Type 'p' one last time to view the partition table, check that the Tag entries are correct, and that the First and Last Sectors don't overlap.

Then type 'l' to write the label to the disk. It will ask you for the label type - make sure it's EFI again - and for confirmation.

Then we can do the install

./ufs_install.sh c1t0d0s0

It will ask for confirmation that you want to create the file system

At the end it ought to say "Creating pcfs on ESP /dev/rdsk/c1t0d0s3"

If it says "Requested size is too small for FAT32." then that's a hint that you need the system partition to be bigger. (An alternative trick is to mkfs the pcfs file system yourself, if you create it using FAT16 it will still work but you can get away with it being a lot smaller.)

It should also tell you that it's writing the pmbr to slice 4 and to p0.

With that, rebooting into the newly installed system ought to work.

Now, the above is a fairly complicated set of instructions. I could automate this, but do we really want to make it that easy to install to UFS?

Wednesday, February 19, 2025

Introducing a ddu-alike for Tribblix

Introducing a new feature in Tribblix m36. There's a new ddu subcommand for zap.

In OpenSolaris, the Device Driver Utility would map the devices it found and work out what software was needed to drive them. This isn't that utility, but is inspired by that functionality, rewritten for Tribblix as a tiny little shell script.

As an example, this is the output of zap ddu for Tribblix in a bhyve instance:

jack@tribblix:~$ zap ddu
Device acpivirtnex handled by acpinex in TRIBsys-kernel-platform [installed]
Device pci1af4,1000,p handled by vioif in TRIBdrv-net-vioif [installed]
Device pci1af4,1001 handled by vioblk in TRIBdrv-storage-vioblk [installed]
Device pci1af4,1 handled by vioif in TRIBdrv-net-vioif [installed]
Device pciclass,030000 handled by vgatext in TRIBsys-kernel [installed]
Device pciclass,060100 handled by isa in TRIBsys-kernel-platform [installed]
Device pciex_root_complex handled by npe in TRIBsys-kernel-platform [installed]
Device pnpPNP,303 handled by kb8042 in TRIBsys-kernel [installed]
Device pnpPNP,f03 handled by mouse8042 in TRIBsys-kernel [installed]
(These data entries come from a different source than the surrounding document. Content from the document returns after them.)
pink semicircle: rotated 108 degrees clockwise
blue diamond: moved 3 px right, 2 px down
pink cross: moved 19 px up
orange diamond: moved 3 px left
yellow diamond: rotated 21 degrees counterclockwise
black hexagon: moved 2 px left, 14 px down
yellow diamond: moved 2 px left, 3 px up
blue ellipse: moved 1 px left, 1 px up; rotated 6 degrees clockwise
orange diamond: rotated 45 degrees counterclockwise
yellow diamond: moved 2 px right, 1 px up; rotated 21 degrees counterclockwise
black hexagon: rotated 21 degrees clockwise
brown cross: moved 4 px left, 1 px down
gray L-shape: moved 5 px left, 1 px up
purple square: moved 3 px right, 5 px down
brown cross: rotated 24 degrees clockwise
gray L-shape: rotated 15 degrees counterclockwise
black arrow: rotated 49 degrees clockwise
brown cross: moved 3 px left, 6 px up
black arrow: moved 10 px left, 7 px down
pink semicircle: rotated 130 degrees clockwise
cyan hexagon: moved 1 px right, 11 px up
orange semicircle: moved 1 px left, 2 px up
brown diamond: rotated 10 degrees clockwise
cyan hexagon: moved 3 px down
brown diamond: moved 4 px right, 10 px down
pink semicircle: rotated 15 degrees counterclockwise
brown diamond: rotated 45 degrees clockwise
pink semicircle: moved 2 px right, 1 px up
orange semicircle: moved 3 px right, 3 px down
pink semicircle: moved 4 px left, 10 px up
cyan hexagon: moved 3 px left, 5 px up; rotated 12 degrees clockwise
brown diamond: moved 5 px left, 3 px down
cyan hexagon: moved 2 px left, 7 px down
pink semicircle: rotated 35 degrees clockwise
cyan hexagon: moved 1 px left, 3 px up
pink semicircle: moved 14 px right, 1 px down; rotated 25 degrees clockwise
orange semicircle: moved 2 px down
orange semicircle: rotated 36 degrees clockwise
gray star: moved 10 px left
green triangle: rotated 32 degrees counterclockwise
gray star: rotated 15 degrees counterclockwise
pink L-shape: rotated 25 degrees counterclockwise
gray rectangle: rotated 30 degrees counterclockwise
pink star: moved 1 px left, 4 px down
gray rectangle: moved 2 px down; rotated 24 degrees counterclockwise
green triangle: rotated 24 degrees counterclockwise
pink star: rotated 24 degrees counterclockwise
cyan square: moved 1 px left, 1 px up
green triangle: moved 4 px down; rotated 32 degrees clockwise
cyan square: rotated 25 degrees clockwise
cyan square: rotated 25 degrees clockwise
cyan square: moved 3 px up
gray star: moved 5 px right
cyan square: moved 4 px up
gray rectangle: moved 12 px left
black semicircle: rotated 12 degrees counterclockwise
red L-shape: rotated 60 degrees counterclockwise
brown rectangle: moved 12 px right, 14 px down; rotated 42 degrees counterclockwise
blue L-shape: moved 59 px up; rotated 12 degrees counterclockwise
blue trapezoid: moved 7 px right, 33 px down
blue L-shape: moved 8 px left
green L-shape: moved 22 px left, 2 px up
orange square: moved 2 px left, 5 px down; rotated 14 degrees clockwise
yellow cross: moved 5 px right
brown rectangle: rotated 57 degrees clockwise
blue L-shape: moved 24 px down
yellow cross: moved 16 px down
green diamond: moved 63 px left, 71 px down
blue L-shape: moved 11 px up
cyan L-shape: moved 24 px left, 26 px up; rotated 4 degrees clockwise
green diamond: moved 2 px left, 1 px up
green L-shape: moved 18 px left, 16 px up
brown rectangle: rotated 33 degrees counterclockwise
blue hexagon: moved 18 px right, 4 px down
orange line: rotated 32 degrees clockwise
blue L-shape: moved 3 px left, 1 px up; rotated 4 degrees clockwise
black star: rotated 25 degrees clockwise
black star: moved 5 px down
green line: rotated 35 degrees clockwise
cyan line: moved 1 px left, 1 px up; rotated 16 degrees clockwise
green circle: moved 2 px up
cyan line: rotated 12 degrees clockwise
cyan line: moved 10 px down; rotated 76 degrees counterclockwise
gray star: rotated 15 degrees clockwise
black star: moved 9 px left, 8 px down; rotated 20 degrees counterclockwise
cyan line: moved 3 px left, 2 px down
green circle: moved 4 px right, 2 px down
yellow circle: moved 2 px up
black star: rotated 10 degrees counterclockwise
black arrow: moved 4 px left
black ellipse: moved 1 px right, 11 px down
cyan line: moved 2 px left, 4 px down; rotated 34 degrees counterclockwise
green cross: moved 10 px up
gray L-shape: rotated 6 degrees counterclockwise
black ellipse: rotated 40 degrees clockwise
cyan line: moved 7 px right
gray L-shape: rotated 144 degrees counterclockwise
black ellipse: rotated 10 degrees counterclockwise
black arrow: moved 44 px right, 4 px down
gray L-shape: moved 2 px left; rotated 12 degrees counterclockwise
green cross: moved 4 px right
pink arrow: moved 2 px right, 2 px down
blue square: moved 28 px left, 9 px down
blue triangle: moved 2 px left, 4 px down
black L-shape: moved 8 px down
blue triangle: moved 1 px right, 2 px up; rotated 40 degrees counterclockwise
Simply put, it will list the devices it finds, which driver is responsible for them, and which package that driver is contained in (and whether that package is installed).

This, while a tiny little feature, is one of those small things that is actually stunningly useful.

If there's a device that we have a driver for that isn't installed, this helps identify it so you know what to install.

What this doesn't do (yet, and unlike the original ddu) is show devices we don't have a driver for at all.